▼
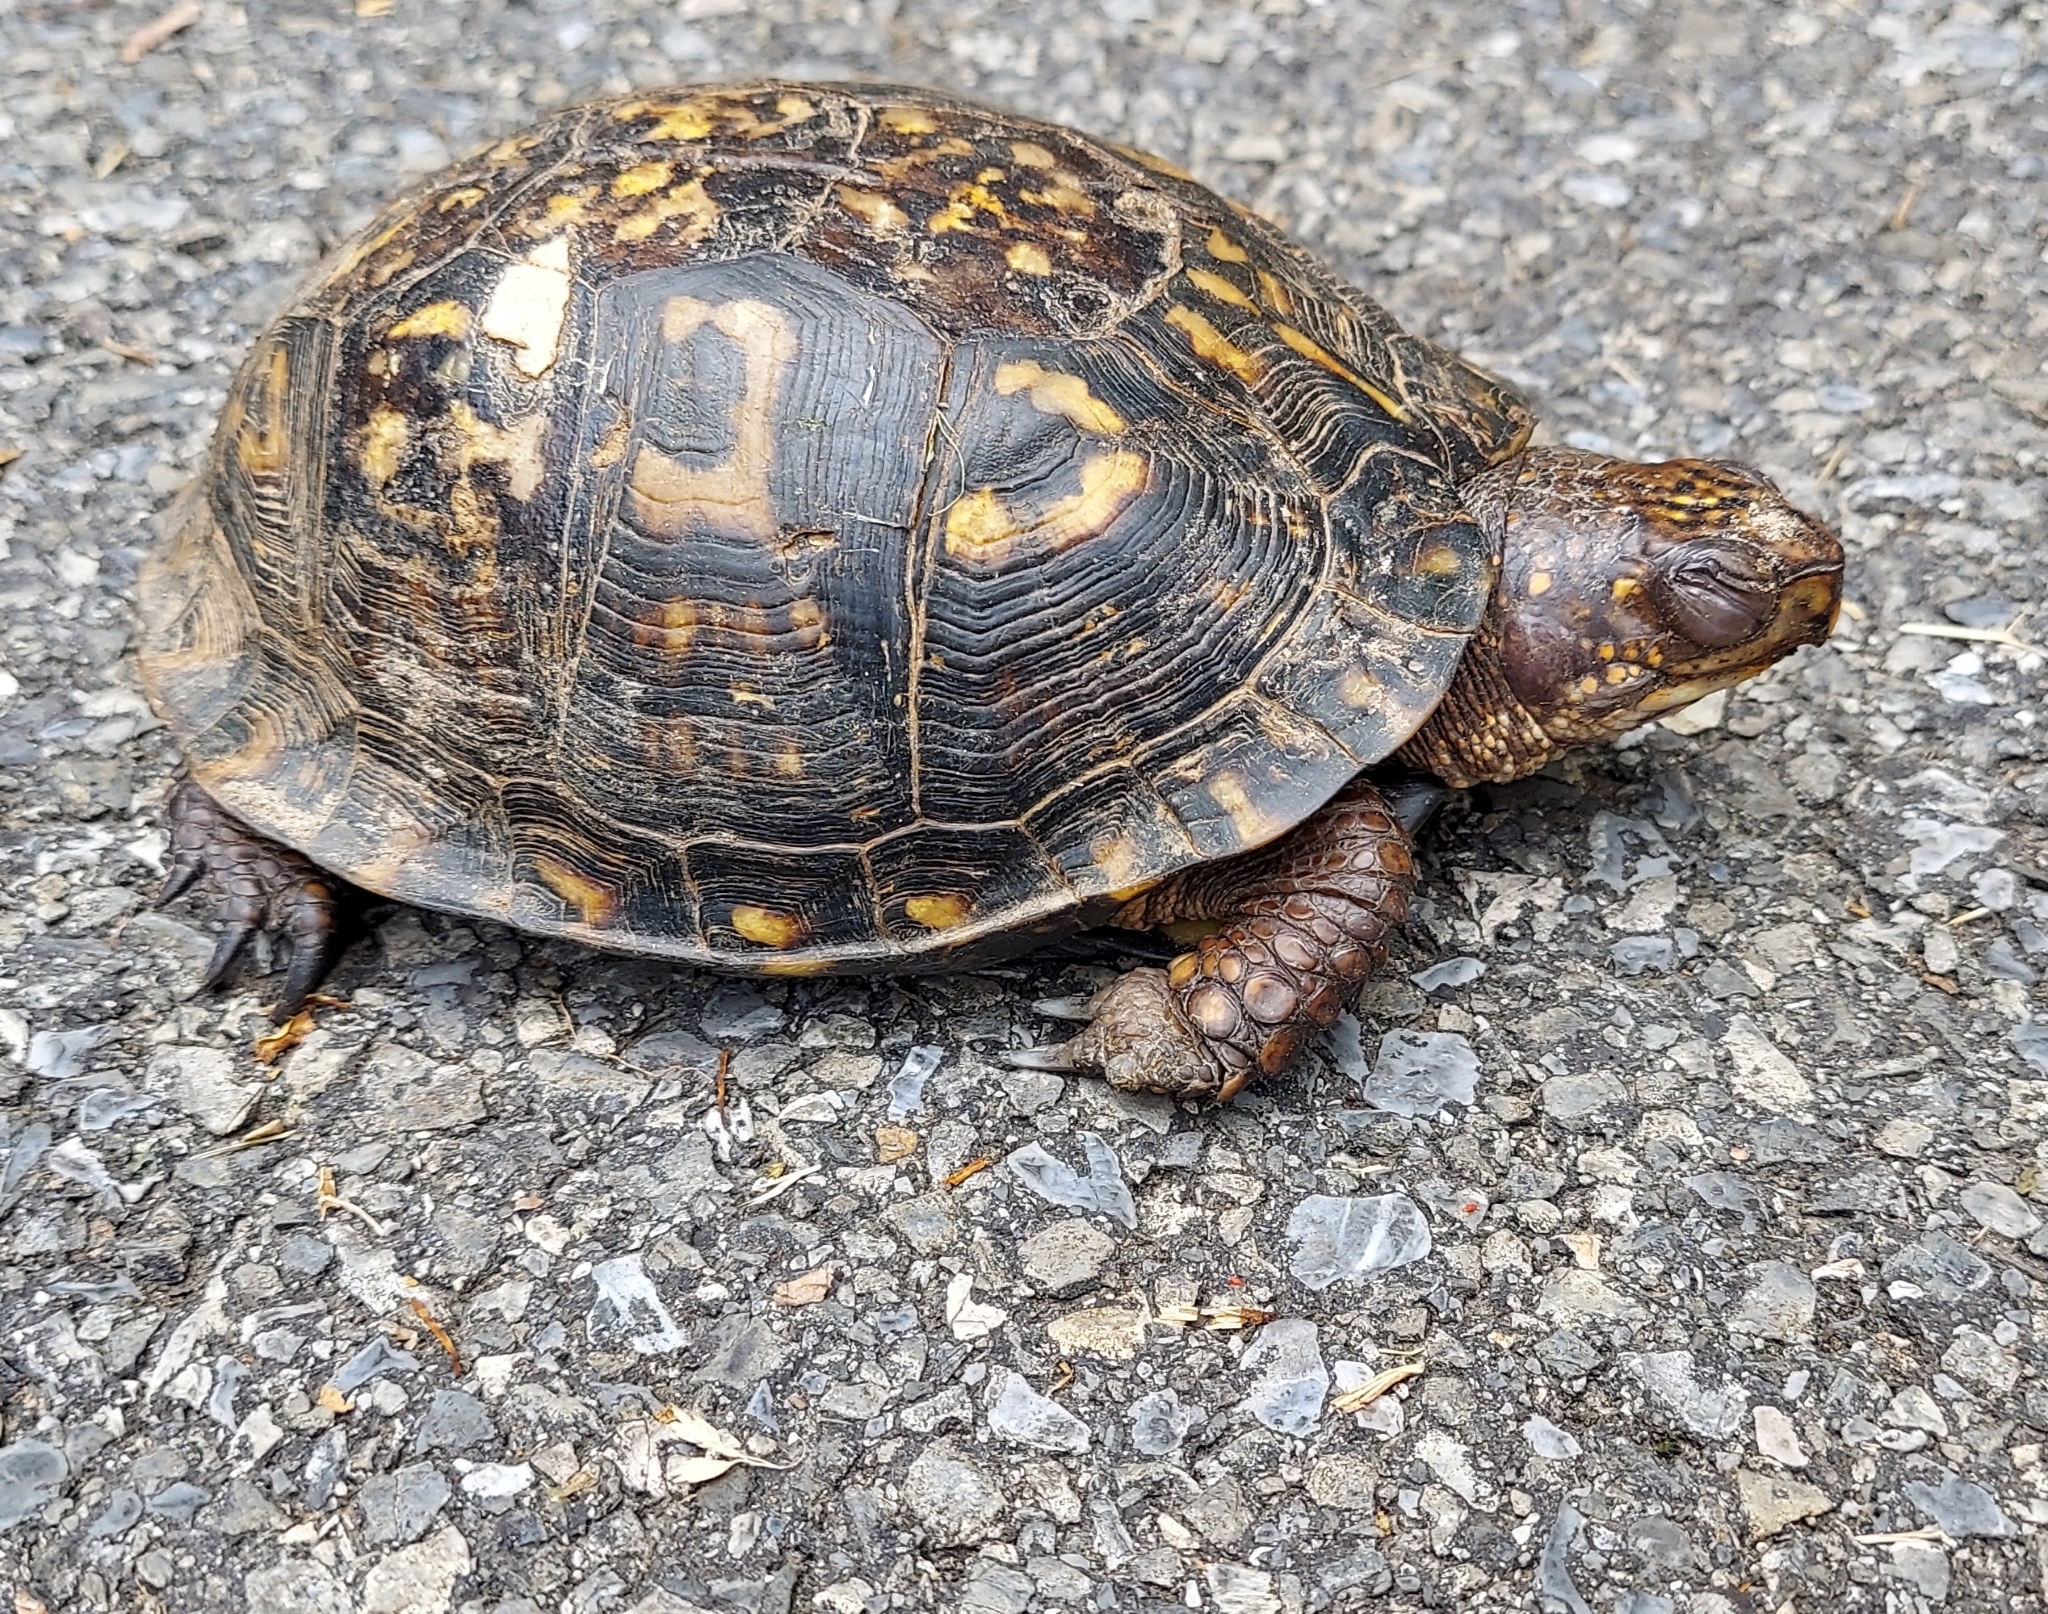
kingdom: Animalia
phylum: Chordata
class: Testudines
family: Emydidae
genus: Terrapene
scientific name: Terrapene carolina
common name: Common box turtle
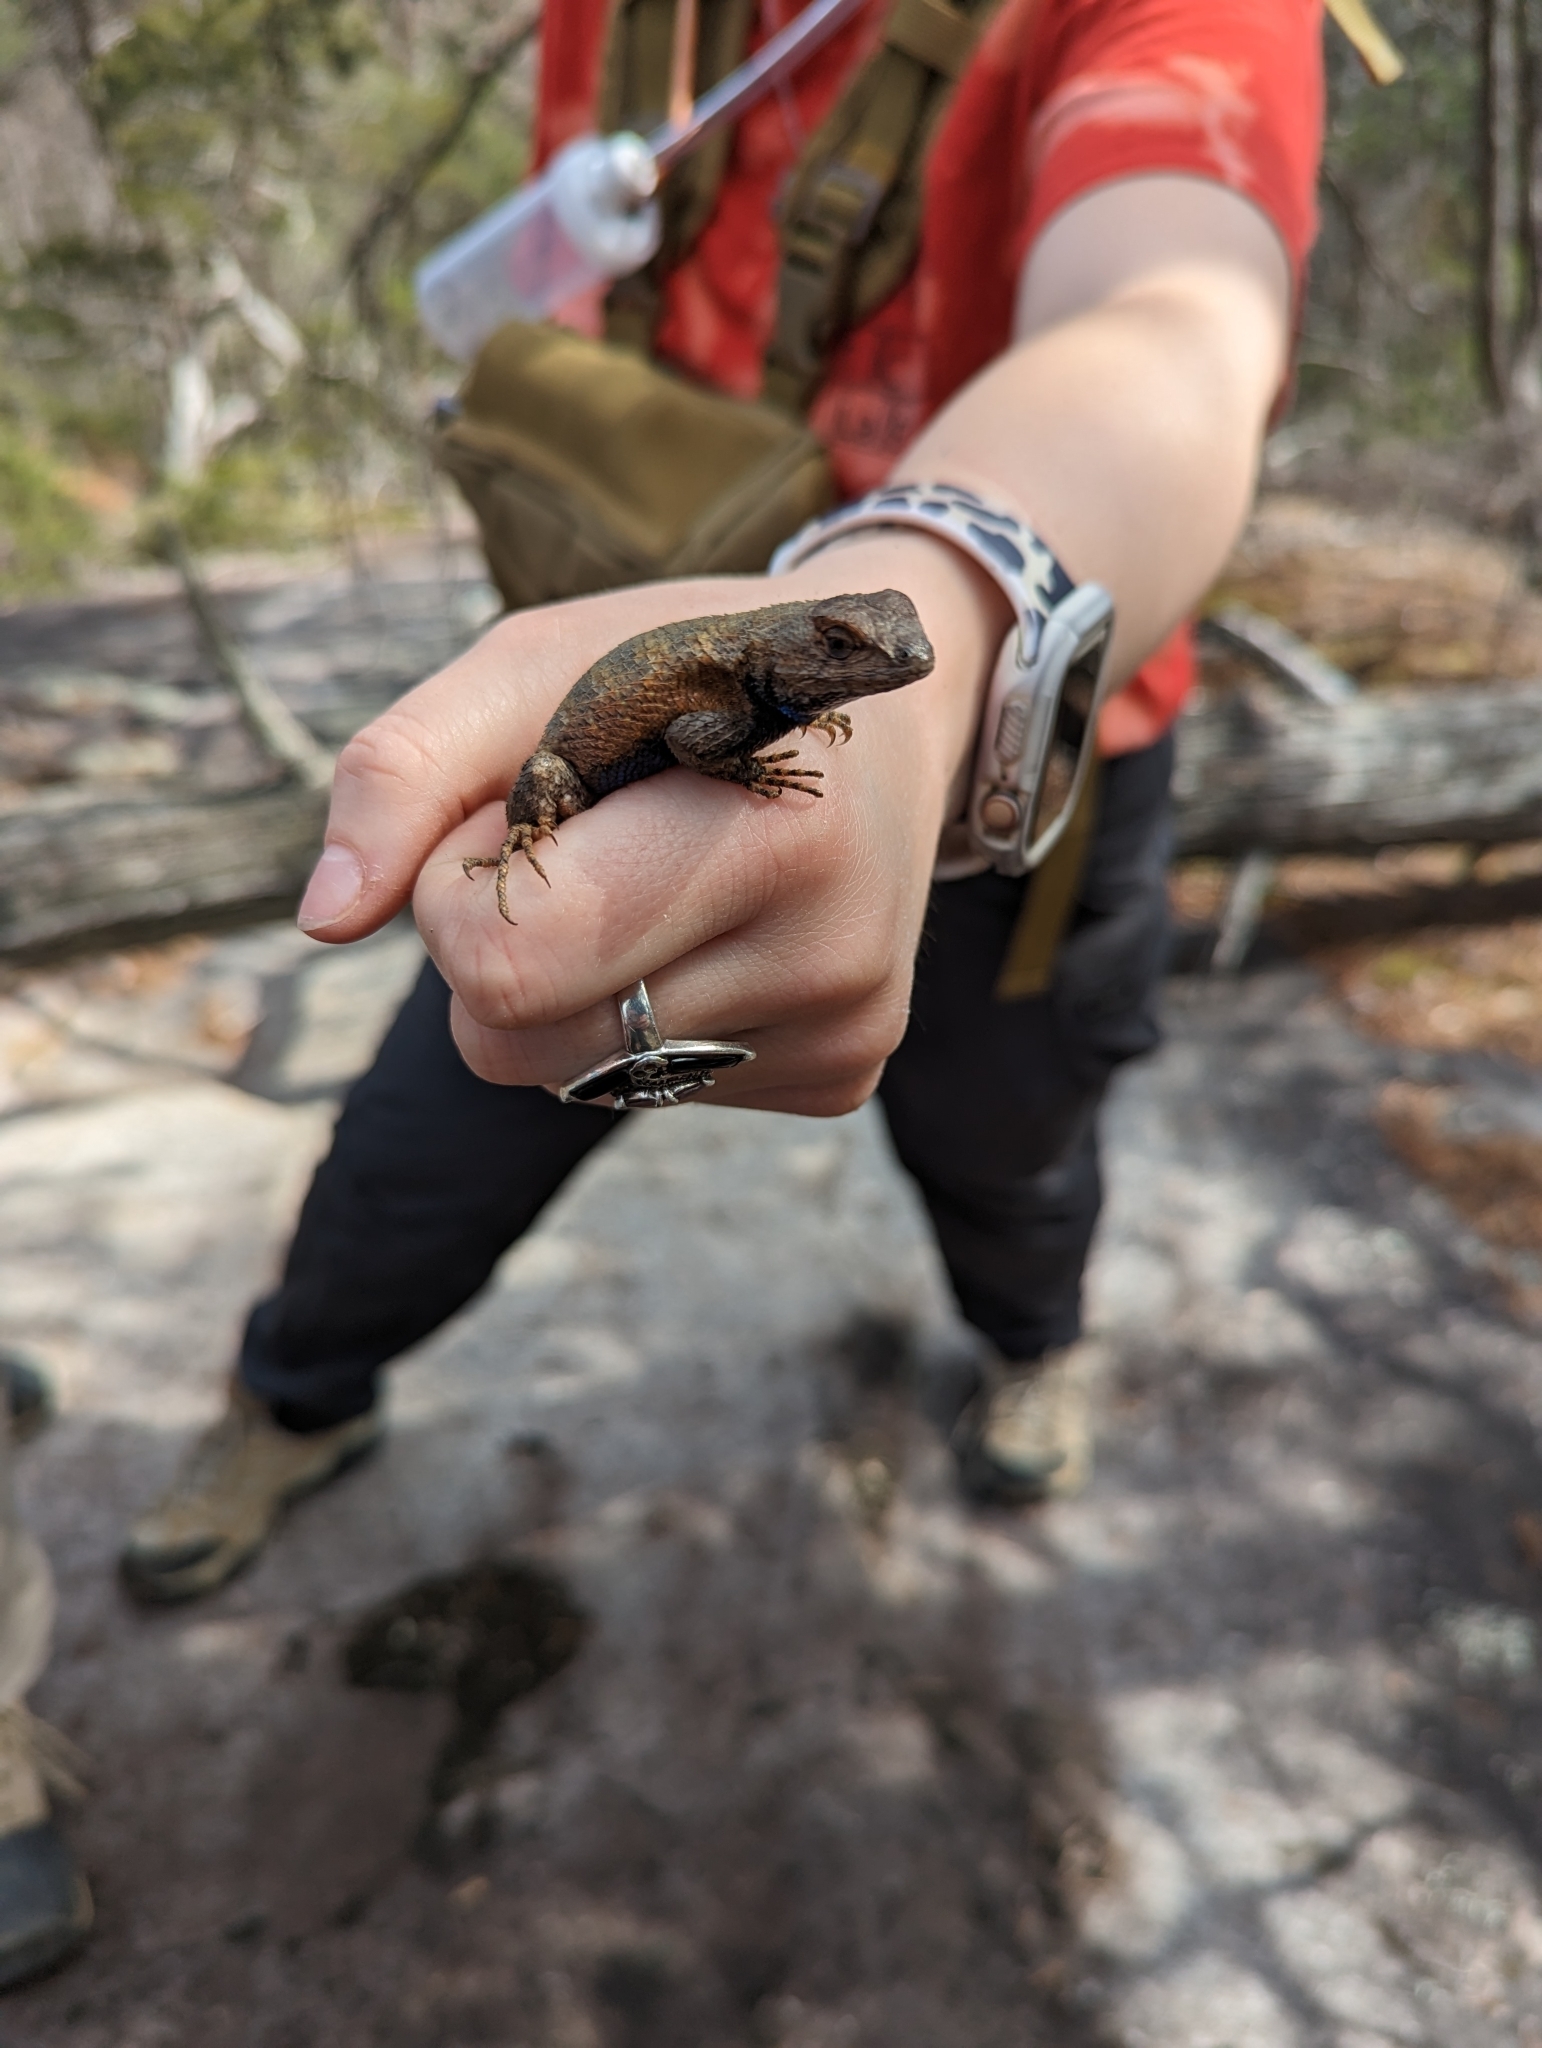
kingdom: Animalia
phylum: Chordata
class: Squamata
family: Phrynosomatidae
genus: Sceloporus
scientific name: Sceloporus undulatus
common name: Eastern fence lizard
▲
*TASK INSTRUCTIONS*
Can you return the naming lines for every row above, kingdom through common name, word for word and without the pictures?

*WRITTEN REPLY*
kingdom: Animalia
phylum: Chordata
class: Testudines
family: Emydidae
genus: Terrapene
scientific name: Terrapene carolina
common name: Common box turtle
kingdom: Animalia
phylum: Chordata
class: Squamata
family: Phrynosomatidae
genus: Sceloporus
scientific name: Sceloporus undulatus
common name: Eastern fence lizard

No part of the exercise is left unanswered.